Przez przeszłość można opowiedzieć coś o teraźniejszości i zawsze staram się wybierać takie tematy, które mogą być uniwersalne, a nawet aktualne. Zależało mi, aby pracować nad banalnymi opowieściami, ale one takie do końca nie są; interesuje mnie życie codzienne, oczywiste rzeczy, bynajmniej niezmieniające świata. W ramach tych trzech historii feministyczne przełamanie granic (wejście na Szkieletora!) sąsiaduje z miłosnym wspomnieniem z wczesnego gimnazjum i ciemną stroną dorastania. Na początku dałem wykonawcom trochę wskazówek: zależało mi na tym, żeby opowiedzieli o swoich guilty pleasures i poprosiłem, żeby mi te historie nagrali oraz przesłali kojarzącą się z nimi piosenkę – to wszytko złożyło się potem na soundtrack. Dlatego ten utwór jest bardzo person-specific i nie widzę możliwości, by został wykonany przez kogoś innego.
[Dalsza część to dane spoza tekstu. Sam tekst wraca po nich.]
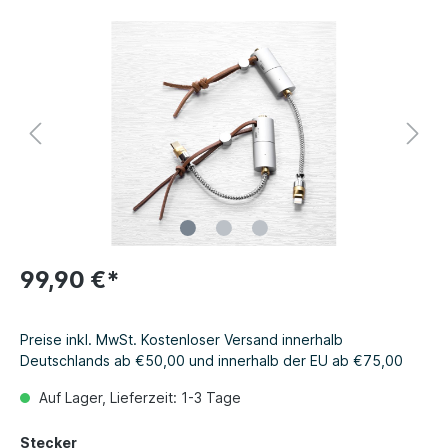
99,90 €*
Preise inkl. MwSt. Kostenloser Versand innerhalb
Deutschlands ab €50,00 und innerhalb der EU ab €75,00
Auf Lager, Lieferzeit: 1-3 Tage
Stecker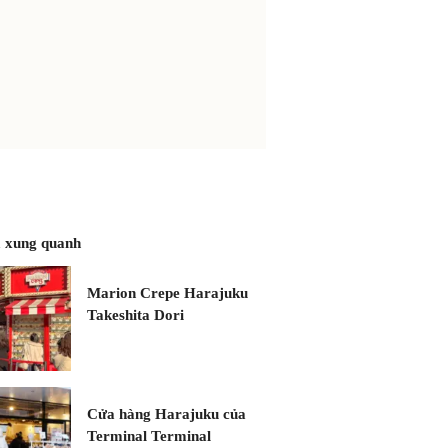
 xung quanh
Marion Crepe Harajuku
Takeshita Dori
Cửa hàng Harajuku của
Terminal Terminal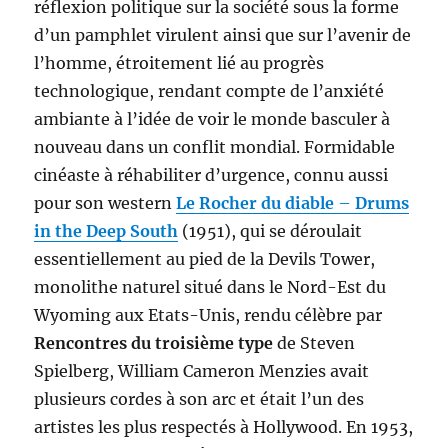
réflexion politique sur la société sous la forme
d’un pamphlet virulent ainsi que sur l’avenir de
l’homme, étroitement lié au progrès
technologique, rendant compte de l’anxiété
ambiante à l’idée de voir le monde basculer à
nouveau dans un conflit mondial. Formidable
cinéaste à réhabiliter d’urgence, connu aussi
pour son western
Le Rocher du diable
–
Drums
in the Deep South
(1951), qui se déroulait
essentiellement au pied de la Devils Tower,
monolithe naturel situé dans le Nord-Est du
Wyoming aux Etats-Unis, rendu célèbre par
Rencontres du troisième type
de Steven
Spielberg, William Cameron Menzies avait
plusieurs cordes à son arc et était l’un des
artistes les plus respectés à Hollywood. En 1953,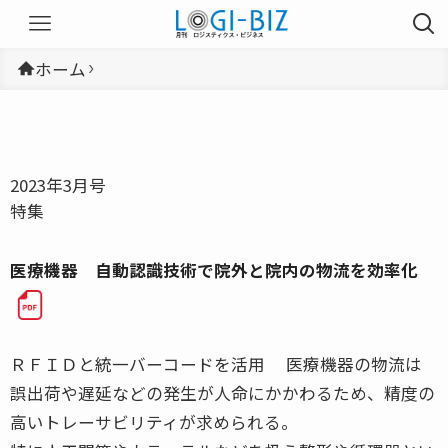
ホーム
2023年3月号
特集
医療機器 自動認識技術で院外と院内の物流を効率化
ＲＦＩＤと統一バーコードを活用 医療機器の物流は
誤出荷や遅延などの発生が人命にかかわるため、精度の
高いトレーサビリティが求められる。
Jeśli ktoś nie chce jednak odczytywać wszystkich odwołań muzycznych – do Purcella w „ZMRÓŹ” na wideo i orkiestrę (2019), Mahlera w „Nachwanderung” na orkiestrę (2018) czy Szymanowskiego w „Op.50/No. 1” na fortepian (2017) – może skupić się na tropie filmowym. Oprócz wspomnianego serialu Lyncha najistotniejszym źródłem inspiracji Pawła Malinowskiego w 2018 roku był z pewnością Stanley Kubrick, co widać w instalacji „Sommer Resort Darmstadt” i triu fortepianowym „Faites vos jeux”. W tym ostatnim utworze, podobnie jak w „They Can’t See Me Like I Can” na klarnet basowy, saksofon barytonowy, elektronikę i wideo (2018), bardzo istotna staje się warstwa performatywna. Muzycy występują w uogólnionej scenografii hotelowego lobby, dialogując ze sobą przez ściankę, albo schodzą ze sceny, a dźwięk leci z playbacku. Relacja między widzialnym a słyszalnym oraz grą muzyczną a aktorską to jedne z głównych tematów podejmowanych obecnie przez europejskich kompozytorów. Malinowski wchodzi do gry ze swoimi skojarzeniami, żywo reagując na otoczenie, jak choćby hotel na kursach nowej muzyki, który swoimi rozmiarami i powtarzalną strukturą labiryntem przywiódł mu na myśl pewien klasyczny horror...
W Darmstadcie zrobiłem instalację „Sommer Resort Darmstadt” z telewizorkiem, na którym leci „Lśnienie” Kubricka, a w tle oryginalny soundtrack. I nikt nie zwracał uwagi na to, że to akurat „Muzyka na czelestę, perkusję i instrumenty strunowe” Béli Bartóka, tylko wszyscy rozpoznawali ją jako muzykę ze „Lśnienia”, a przecież wśród odwiedzających przyszło sporo muzyków. I ja również w ten sposób słucham: „Trio fortepianowe Es-dur” Schuberta w pierwszej kolejności pamiętam z „Barry’ego Lyndona”, a dopiero potem z koncertu. Gdy miałem potrzebę napisania tria fortepianowego, to stanęła mi przed oczami scena z tego właśnie filmu, trzy osoby w niej występujące i akompaniujące im trzy instrumenty. I choć oni tam niby tylko grają w karty, to w spojrzeniach bohaterów widać ogromne napięcie. Ta wielowymiarowość szybko sprawiła, że chciałem napisać utwór właśnie o niej.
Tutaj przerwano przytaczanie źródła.